▸ **Work to complete**: The full set of records below is to be reproduced without a single alteration.

▸ **Task data**:
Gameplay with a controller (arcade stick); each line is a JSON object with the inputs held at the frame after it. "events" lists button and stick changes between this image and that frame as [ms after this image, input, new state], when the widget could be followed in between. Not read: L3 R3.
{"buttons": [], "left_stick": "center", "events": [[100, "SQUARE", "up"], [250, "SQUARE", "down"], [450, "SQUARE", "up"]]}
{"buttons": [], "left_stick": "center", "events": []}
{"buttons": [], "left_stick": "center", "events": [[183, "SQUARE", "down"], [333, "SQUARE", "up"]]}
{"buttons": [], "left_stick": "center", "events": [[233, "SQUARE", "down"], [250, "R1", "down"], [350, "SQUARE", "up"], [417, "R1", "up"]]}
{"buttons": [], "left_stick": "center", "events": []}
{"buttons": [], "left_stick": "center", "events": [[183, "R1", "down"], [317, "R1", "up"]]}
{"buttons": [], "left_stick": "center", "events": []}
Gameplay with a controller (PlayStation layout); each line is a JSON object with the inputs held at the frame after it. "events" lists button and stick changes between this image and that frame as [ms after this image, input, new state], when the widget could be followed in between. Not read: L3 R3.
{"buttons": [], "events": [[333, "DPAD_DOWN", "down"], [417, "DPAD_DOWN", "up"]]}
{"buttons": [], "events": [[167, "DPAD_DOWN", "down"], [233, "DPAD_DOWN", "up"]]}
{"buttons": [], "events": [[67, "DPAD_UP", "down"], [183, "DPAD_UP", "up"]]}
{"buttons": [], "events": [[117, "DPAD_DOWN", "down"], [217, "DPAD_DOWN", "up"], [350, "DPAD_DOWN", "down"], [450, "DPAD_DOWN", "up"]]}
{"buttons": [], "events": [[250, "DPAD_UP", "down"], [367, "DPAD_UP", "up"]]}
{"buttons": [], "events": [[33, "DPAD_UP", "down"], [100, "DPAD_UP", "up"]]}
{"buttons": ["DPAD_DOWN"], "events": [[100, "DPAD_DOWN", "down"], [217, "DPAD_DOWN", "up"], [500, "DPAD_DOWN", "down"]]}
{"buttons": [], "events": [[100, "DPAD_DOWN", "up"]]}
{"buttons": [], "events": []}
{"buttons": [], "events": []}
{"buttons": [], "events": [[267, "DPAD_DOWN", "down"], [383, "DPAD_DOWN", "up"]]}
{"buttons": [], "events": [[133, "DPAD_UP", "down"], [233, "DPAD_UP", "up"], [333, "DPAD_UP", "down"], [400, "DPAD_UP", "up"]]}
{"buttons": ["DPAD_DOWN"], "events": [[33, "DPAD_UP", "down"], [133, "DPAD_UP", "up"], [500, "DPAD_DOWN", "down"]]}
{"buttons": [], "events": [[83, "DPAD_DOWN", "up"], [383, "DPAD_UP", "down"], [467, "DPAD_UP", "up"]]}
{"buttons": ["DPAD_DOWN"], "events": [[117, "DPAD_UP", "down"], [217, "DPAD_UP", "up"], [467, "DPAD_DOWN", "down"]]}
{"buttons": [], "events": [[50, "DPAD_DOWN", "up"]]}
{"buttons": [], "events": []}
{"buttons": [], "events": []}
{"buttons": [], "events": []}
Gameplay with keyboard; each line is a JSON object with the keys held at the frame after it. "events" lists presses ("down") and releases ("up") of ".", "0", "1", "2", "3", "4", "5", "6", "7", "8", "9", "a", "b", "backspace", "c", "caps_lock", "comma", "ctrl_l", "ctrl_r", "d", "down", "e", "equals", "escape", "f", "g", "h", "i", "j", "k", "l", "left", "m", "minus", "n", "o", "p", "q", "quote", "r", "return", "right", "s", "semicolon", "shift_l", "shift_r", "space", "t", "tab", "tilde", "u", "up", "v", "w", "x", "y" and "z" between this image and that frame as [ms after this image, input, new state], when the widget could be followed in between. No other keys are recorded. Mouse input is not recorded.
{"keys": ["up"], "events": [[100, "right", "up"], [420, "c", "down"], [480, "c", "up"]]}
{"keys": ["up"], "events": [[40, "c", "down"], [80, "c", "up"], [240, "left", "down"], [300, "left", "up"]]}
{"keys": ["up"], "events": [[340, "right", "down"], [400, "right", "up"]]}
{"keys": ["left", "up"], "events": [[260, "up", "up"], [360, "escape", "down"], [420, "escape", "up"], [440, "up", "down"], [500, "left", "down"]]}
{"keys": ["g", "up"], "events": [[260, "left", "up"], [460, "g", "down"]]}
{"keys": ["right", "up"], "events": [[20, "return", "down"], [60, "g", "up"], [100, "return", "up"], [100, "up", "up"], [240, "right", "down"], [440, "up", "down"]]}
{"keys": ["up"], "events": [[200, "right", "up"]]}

▸ **Completed exercise**:
Gameplay with a controller (arcade stick); each line is a JSON object with the inputs held at the frame after it. "events" lists button and stick changes between this image and that frame as [ms after this image, input, new state], when the widget could be followed in between. Not read: L3 R3.
{"buttons": [], "left_stick": "center", "events": [[100, "SQUARE", "up"], [250, "SQUARE", "down"], [450, "SQUARE", "up"]]}
{"buttons": [], "left_stick": "center", "events": []}
{"buttons": [], "left_stick": "center", "events": [[183, "SQUARE", "down"], [333, "SQUARE", "up"]]}
{"buttons": [], "left_stick": "center", "events": [[233, "SQUARE", "down"], [250, "R1", "down"], [350, "SQUARE", "up"], [417, "R1", "up"]]}
{"buttons": [], "left_stick": "center", "events": []}
{"buttons": [], "left_stick": "center", "events": [[183, "R1", "down"], [317, "R1", "up"]]}
{"buttons": [], "left_stick": "center", "events": []}
Gameplay with a controller (PlayStation layout); each line is a JSON object with the inputs held at the frame after it. "events" lists button and stick changes between this image and that frame as [ms after this image, input, new state], when the widget could be followed in between. Not read: L3 R3.
{"buttons": [], "events": [[333, "DPAD_DOWN", "down"], [417, "DPAD_DOWN", "up"]]}
{"buttons": [], "events": [[167, "DPAD_DOWN", "down"], [233, "DPAD_DOWN", "up"]]}
{"buttons": [], "events": [[67, "DPAD_UP", "down"], [183, "DPAD_UP", "up"]]}
{"buttons": [], "events": [[117, "DPAD_DOWN", "down"], [217, "DPAD_DOWN", "up"], [350, "DPAD_DOWN", "down"], [450, "DPAD_DOWN", "up"]]}
{"buttons": [], "events": [[250, "DPAD_UP", "down"], [367, "DPAD_UP", "up"]]}
{"buttons": [], "events": [[33, "DPAD_UP", "down"], [100, "DPAD_UP", "up"]]}
{"buttons": ["DPAD_DOWN"], "events": [[100, "DPAD_DOWN", "down"], [217, "DPAD_DOWN", "up"], [500, "DPAD_DOWN", "down"]]}
{"buttons": [], "events": [[100, "DPAD_DOWN", "up"]]}
{"buttons": [], "events": []}
{"buttons": [], "events": []}
{"buttons": [], "events": [[267, "DPAD_DOWN", "down"], [383, "DPAD_DOWN", "up"]]}
{"buttons": [], "events": [[133, "DPAD_UP", "down"], [233, "DPAD_UP", "up"], [333, "DPAD_UP", "down"], [400, "DPAD_UP", "up"]]}
{"buttons": ["DPAD_DOWN"], "events": [[33, "DPAD_UP", "down"], [133, "DPAD_UP", "up"], [500, "DPAD_DOWN", "down"]]}
{"buttons": [], "events": [[83, "DPAD_DOWN", "up"], [383, "DPAD_UP", "down"], [467, "DPAD_UP", "up"]]}
{"buttons": ["DPAD_DOWN"], "events": [[117, "DPAD_UP", "down"], [217, "DPAD_UP", "up"], [467, "DPAD_DOWN", "down"]]}
{"buttons": [], "events": [[50, "DPAD_DOWN", "up"]]}
{"buttons": [], "events": []}
{"buttons": [], "events": []}
{"buttons": [], "events": []}
Gameplay with keyboard; each line is a JSON object with the keys held at the frame after it. "events" lists presses ("down") and releases ("up") of ".", "0", "1", "2", "3", "4", "5", "6", "7", "8", "9", "a", "b", "backspace", "c", "caps_lock", "comma", "ctrl_l", "ctrl_r", "d", "down", "e", "equals", "escape", "f", "g", "h", "i", "j", "k", "l", "left", "m", "minus", "n", "o", "p", "q", "quote", "r", "return", "right", "s", "semicolon", "shift_l", "shift_r", "space", "t", "tab", "tilde", "u", "up", "v", "w", "x", "y" and "z" between this image and that frame as [ms after this image, input, new state], when the widget could be followed in between. No other keys are recorded. Mouse input is not recorded.
{"keys": ["up"], "events": [[100, "right", "up"], [420, "c", "down"], [480, "c", "up"]]}
{"keys": ["up"], "events": [[40, "c", "down"], [80, "c", "up"], [240, "left", "down"], [300, "left", "up"]]}
{"keys": ["up"], "events": [[340, "right", "down"], [400, "right", "up"]]}
{"keys": ["left", "up"], "events": [[260, "up", "up"], [360, "escape", "down"], [420, "escape", "up"], [440, "up", "down"], [500, "left", "down"]]}
{"keys": ["g", "up"], "events": [[260, "left", "up"], [460, "g", "down"]]}
{"keys": ["right", "up"], "events": [[20, "return", "down"], [60, "g", "up"], [100, "return", "up"], [100, "up", "up"], [240, "right", "down"], [440, "up", "down"]]}
{"keys": ["up"], "events": [[200, "right", "up"]]}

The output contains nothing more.